Normal usage to me, but a friend (lives outside of the US) was amused. Like, will she just choose a random menu? Anyway, it does seem that "some" is often taking place of "a" in spoken American English. But does it qualify as an article? I wonder if linguists have anything to say about this.
Wednesday, December 14th, 2005 03:44 pm (UTC)
it suffices to read scientific articles written in English by xUSSR folks.
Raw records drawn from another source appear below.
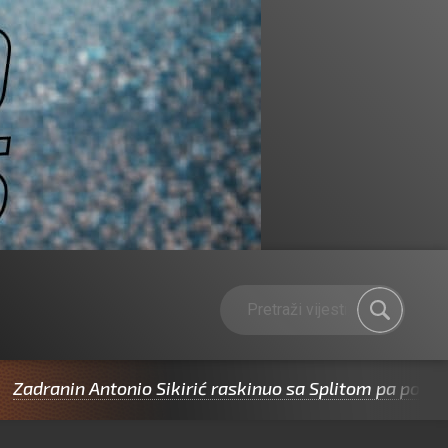
n Antonio Sikirić raskinuo sa Splitom pa potpisao za C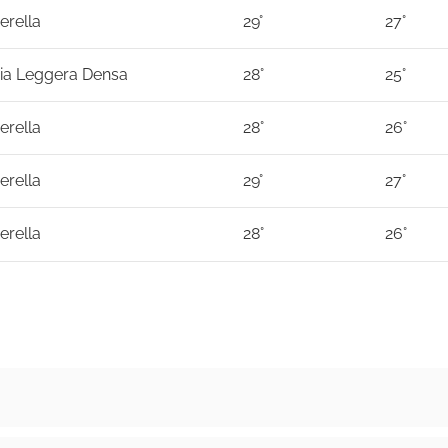
erella
29°
27°
ia Leggera Densa
28°
25°
erella
28°
26°
erella
29°
27°
erella
28°
26°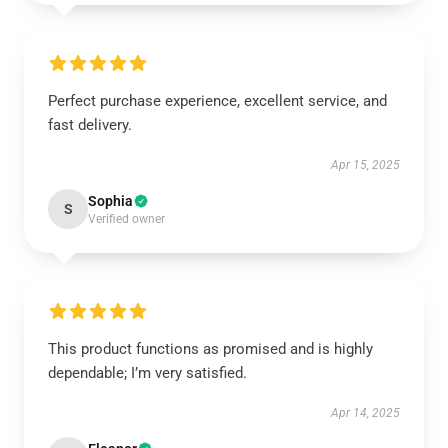
Perfect purchase experience, excellent service, and
fast delivery.
Apr 15, 2025
Sophia
S
Verified owner
This product functions as promised and is highly
dependable; I’m very satisfied.
Apr 14, 2025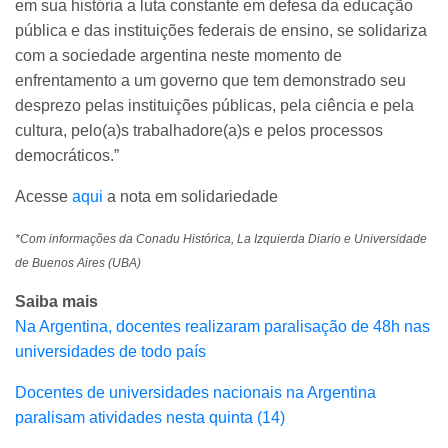
em sua história a luta constante em defesa da educação
pública e das instituições federais de ensino, se solidariza
com a sociedade argentina neste momento de
enfrentamento a um governo que tem demonstrado seu
desprezo pelas instituições públicas, pela ciência e pela
cultura, pelo(a)s trabalhadore(a)s e pelos processos
democráticos.”
Acesse
aqui
a nota em solidariedade
*Com informações da Conadu Histórica, La Izquierda Diario e Universidade
de Buenos Aires (UBA)
Saiba mais
Na Argentina, docentes realizaram paralisação de 48h nas
universidades de todo país
Docentes de universidades nacionais na Argentina
paralisam atividades nesta quinta (14)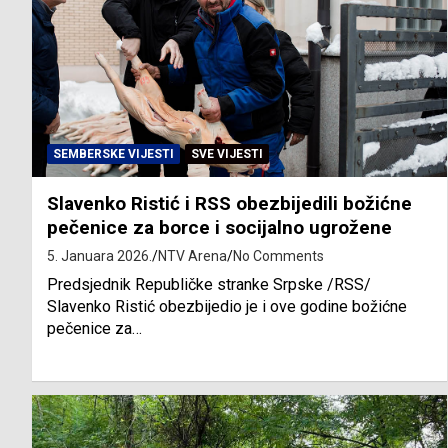
SEMBERSKE VIJESTI
SVE VIJESTI
Slavenko Ristić i RSS obezbijedili božićne
pečenice za borce i socijalno ugrožene
5. Januara 2026.
NTV Arena
No Comments
Predsjednik Republičke stranke Srpske /RSS/
Slavenko Ristić obezbijedio je i ove godine božićne
pečenice za…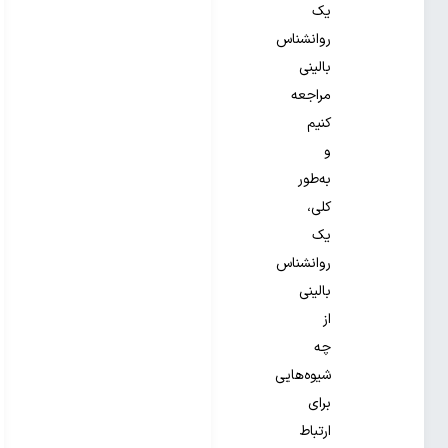
یک
روانشناس
بالینی
مراجعه
کنیم
و
به‌طور
کلی،
یک
روانشناس
بالینی
از
چه
شیوه‌هایی
برای
ارتباط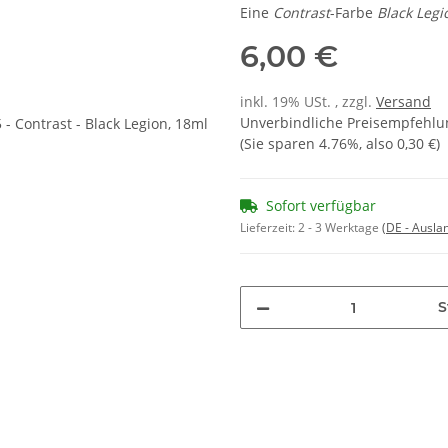
Eine
Contrast
-Farbe
Black Legi
6,00 €
inkl. 19% USt. , zzgl.
Versand
Unverbindliche Preisempfehlun
(Sie sparen
4.76%
, also
0,30 €
)
Sofort verfügbar
Lieferzeit:
2 - 3 Werktage
(DE - Ausla
S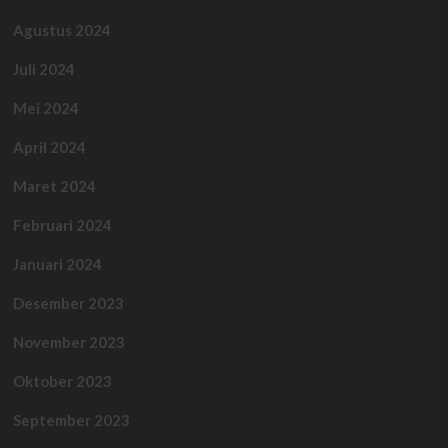
Agustus 2024
Juli 2024
Mei 2024
April 2024
Maret 2024
Februari 2024
Januari 2024
Desember 2023
November 2023
Oktober 2023
September 2023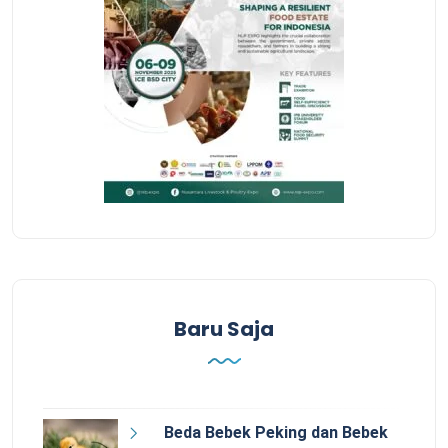
Baru Saja
Beda Bebek Peking dan Bebek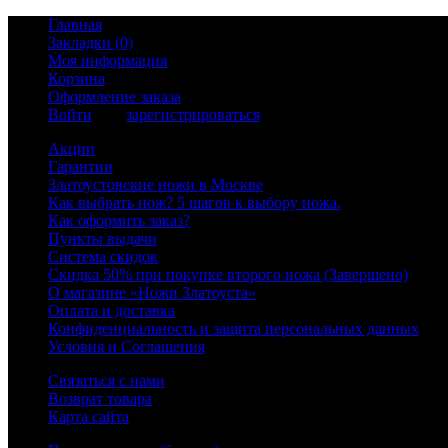
Главная
Закладки (0)
Моя информация
Корзина
Оформление заказа
Войти
или
зарегистрироваться
Акции
Гарантии
Златоустовские ножи в Москве
Как выбрать нож? 5 шагов к выбору ножа.
Как оформить заказ?
Пункты выдачи
Система скидок
Скидка 50% при покупке второго ножа (Завершено)
О магазине «Ножи Златоуста»
Оплата и доставка
Конфиденциальность и защита персональных данных
Условия и Соглашения
Связаться с нами
Возврат товара
Карта сайта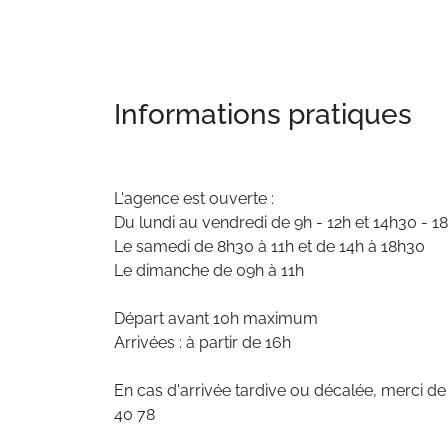
Informations pratiques
L'agence est ouverte :
Du lundi au vendredi de 9h - 12h et 14h30 - 1
Le samedi de 8h30 à 11h et de 14h à 18h30
Le dimanche de 09h à 11h
Départ avant 10h maximum
Arrivées : à partir de 16h
En cas d'arrivée tardive ou décalée, merci d
40 78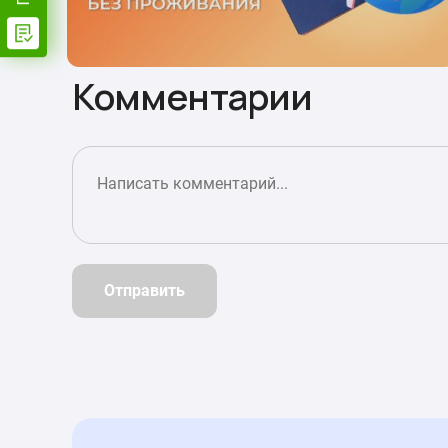
Комментарии
Отправить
Like "Let g be some element of G".
Even more frequent is the use of "some" as an "plural indefinite" article, i.e. using "some" before
a plural noun, like "some notions" instead of just "notions".

Some так иногда пишу :)
Friday, December 16th, 2005 02:10 am (UTC)
Happily, I have stopped reading such appers. On the other hand, I have had my share of papers written by Chinese scientists. Oy vey. On the other hand, the US (and Australia, but not Singapore) is the land of immigrants, so who knows how they will speak in 50 years. How we will speak, I should have said. ;-)
Friday, December 16th, 2005 02:11 am (UTC)
Papers! This is not the way we will speak.
Saturday, December 17th, 2005 12:37 am (UTC)
Singapore certainly is a land of immigrants. Singapore was a Malay island that brits have bought in late 19th century. They brought in chinese and tamils to build the harbour - the native population wasn't up to the task.
They have 4 official languages now...

Last but not the least for my humble self, I am about to move there (unless their INS decides that I'm too fishy to give me the permit) :)

mazzel,
d.
Saturday, December 17th, 2005 12:39 am (UTC)
PS. their INS is called Ministry of Manpower.